__EXERCISE DIRECTIONS__
Print every entry, word for word, and skip the images.

__DATA SUPPLIED__
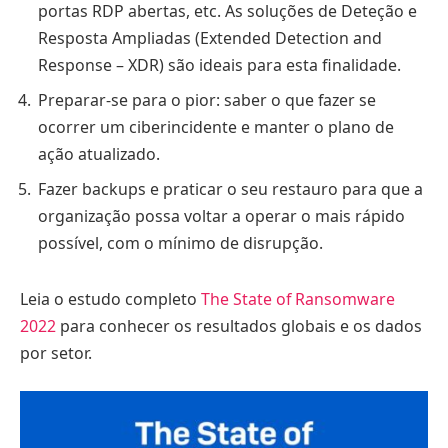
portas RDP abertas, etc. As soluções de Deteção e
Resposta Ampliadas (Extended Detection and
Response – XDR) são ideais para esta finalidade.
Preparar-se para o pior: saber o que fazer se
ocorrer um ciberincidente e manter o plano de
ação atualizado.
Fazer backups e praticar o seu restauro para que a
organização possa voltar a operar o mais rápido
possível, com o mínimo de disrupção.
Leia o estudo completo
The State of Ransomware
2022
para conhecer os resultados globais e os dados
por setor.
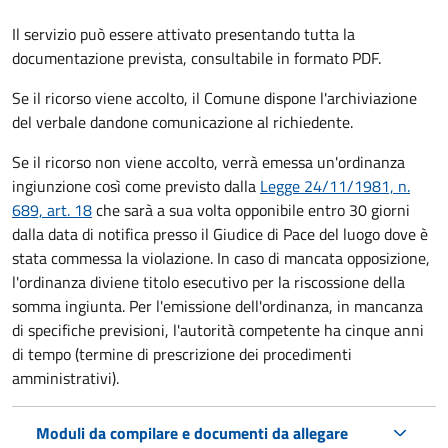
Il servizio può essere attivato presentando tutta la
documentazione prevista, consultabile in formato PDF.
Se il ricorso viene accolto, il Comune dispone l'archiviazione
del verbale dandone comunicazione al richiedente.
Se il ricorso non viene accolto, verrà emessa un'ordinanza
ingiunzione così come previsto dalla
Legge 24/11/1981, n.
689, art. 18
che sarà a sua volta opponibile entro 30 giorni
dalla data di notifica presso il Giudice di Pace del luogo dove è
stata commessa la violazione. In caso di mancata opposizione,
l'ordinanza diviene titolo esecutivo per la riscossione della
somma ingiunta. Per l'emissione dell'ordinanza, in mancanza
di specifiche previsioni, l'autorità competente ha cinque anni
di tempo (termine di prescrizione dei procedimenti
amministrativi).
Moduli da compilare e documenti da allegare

__RESPONSE TO THIS TASK__
portas RDP abertas, etc. As soluções de Deteção e
Resposta Ampliadas (Extended Detection and
Response – XDR) são ideais para esta finalidade.
Preparar-se para o pior: saber o que fazer se
ocorrer um ciberincidente e manter o plano de
ação atualizado.
Fazer backups e praticar o seu restauro para que a
organização possa voltar a operar o mais rápido
possível, com o mínimo de disrupção.
Leia o estudo completo
The State of Ransomware
2022
para conhecer os resultados globais e os dados
por setor.
Il servizio può essere attivato presentando tutta la
documentazione prevista, consultabile in formato PDF.
Se il ricorso viene accolto, il Comune dispone l'archiviazione
del verbale dandone comunicazione al richiedente.
Se il ricorso non viene accolto, verrà emessa un'ordinanza
ingiunzione così come previsto dalla
Legge 24/11/1981, n.
689, art. 18
che sarà a sua volta opponibile entro 30 giorni
dalla data di notifica presso il Giudice di Pace del luogo dove è
stata commessa la violazione. In caso di mancata opposizione,
l'ordinanza diviene titolo esecutivo per la riscossione della
somma ingiunta. Per l'emissione dell'ordinanza, in mancanza
di specifiche previsioni, l'autorità competente ha cinque anni
di tempo (termine di prescrizione dei procedimenti
amministrativi).
Moduli da compilare e documenti da allegare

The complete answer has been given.